Below is a block of records; reproduce all of them exactly and leave out any pictures.

#### Human pose images with coordinates
--- START ---

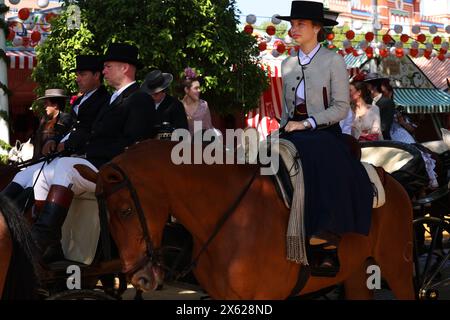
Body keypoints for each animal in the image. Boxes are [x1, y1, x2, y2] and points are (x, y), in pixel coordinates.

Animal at [76, 140, 414, 300]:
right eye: (106, 216)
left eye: (125, 210)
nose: (140, 279)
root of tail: (391, 179)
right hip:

--- END ---

#### EXERCISE RESULT
Body keypoints for each animal in the image. Boxes are [x1, y1, x2, y2] and points are (x, y), in pixel coordinates.

Animal at [76, 140, 414, 300]:
right eye: (106, 216)
left eye: (125, 210)
nose: (140, 279)
root of tail: (391, 179)
right hip:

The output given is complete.